Eve vardığında herkes tebrik ediyordu onu. Mutluydu. Savaştan çıkmış kumandan edasıyla ilk bir hafta mağrur mağrur etrafta dolaştı. Yavaş yavaş düşüyordu rütbesi… “Dışarısı” hiç de tahmin ettiği gibi değildi. Umduğunu bulamış, hevesi kırılmıştı bu taze mezun arkadaşımızın. İlk günlerde el üstünde tutulup,daha sonraları babanın zorla “Kalk iş ara” demelerine maruz kaldı. İş arasın da daha portfolyosu bile hazır değildi ki. Hazırladı portfolyosunu, gardını aldı, artık demir alma günüydü. Onlarca yere başvurdu. Her gün mailini kontrol etti. Ama nafile… şok üstüne şok. Zar zor bir şantiyede işe başladı. Hayaller Zaha Hadid Architects, gerçekler ise bir cami şantiyesi…
Her gün kir pas içinde eve geliyordu. Duşa alabilirse ne ala.

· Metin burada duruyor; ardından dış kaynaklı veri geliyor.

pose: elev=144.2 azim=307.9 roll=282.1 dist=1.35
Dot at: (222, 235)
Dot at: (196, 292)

Direkt uykuya dalıyordu. Oysa öyle mi hayal etmişti ilk mimarlık fakültesinden içeriye girdiğinde. Mezun olacaktı, en iyi ofislerden birinde çalışıp, projeler çizecek, konferans konferans gezecek, fuayelerde şuh bir edayla kokteylini içerken Le Corbusier’yi eleştirecek, Mimar Sinan’a Sinan diyecekti. Ne yazık ki öyle olmadı.

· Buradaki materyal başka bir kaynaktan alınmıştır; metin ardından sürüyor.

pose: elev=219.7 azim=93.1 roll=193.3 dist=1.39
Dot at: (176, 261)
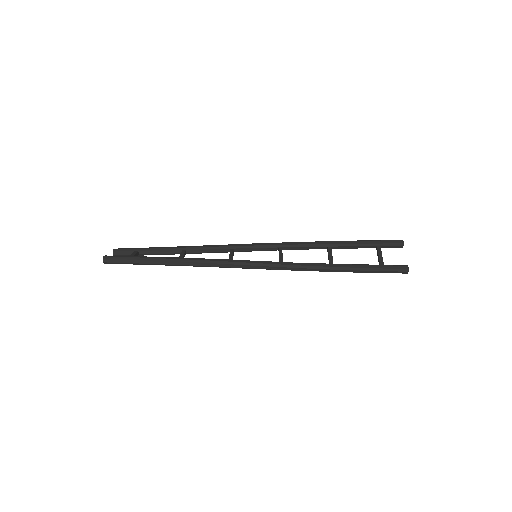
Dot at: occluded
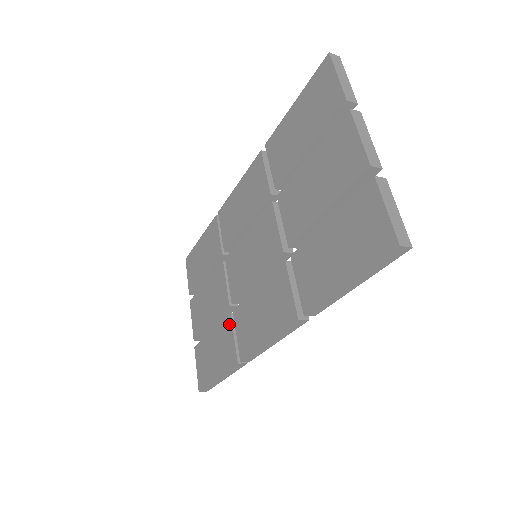
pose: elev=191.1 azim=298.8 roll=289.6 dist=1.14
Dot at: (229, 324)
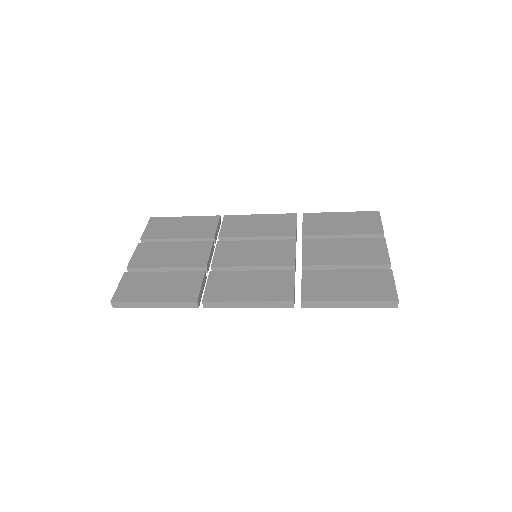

Bir gün şantiye’de yine kir pas içinde tulum giymiş bir şekilde oturmuş, gelecek için güzel hayaller kurarken genç ve talihsiz arkadaşımız; yanına gelen bir işçi arkadaşının: “Abe, çabuk gel!” demesiyle irkildi. Birilerine kötü bir şey olduğunu sanıp yerinde fırladı.
– Ne oldu usta?
+ Abe benimle adliyeye gel. Evime icra gelecekmiş.
– İcra? Sebep?
+ Abe ben bir ara 50 karton sigara yakalattım. Onun için bana ceza vermişler. Ben de bilmiyordum ödemedim,adliyeye gidelim soralım.
Bu olay genç arkadaşımızı tam dumura uğratmıştı. neler hayal etmiş, başına neler gelmişti.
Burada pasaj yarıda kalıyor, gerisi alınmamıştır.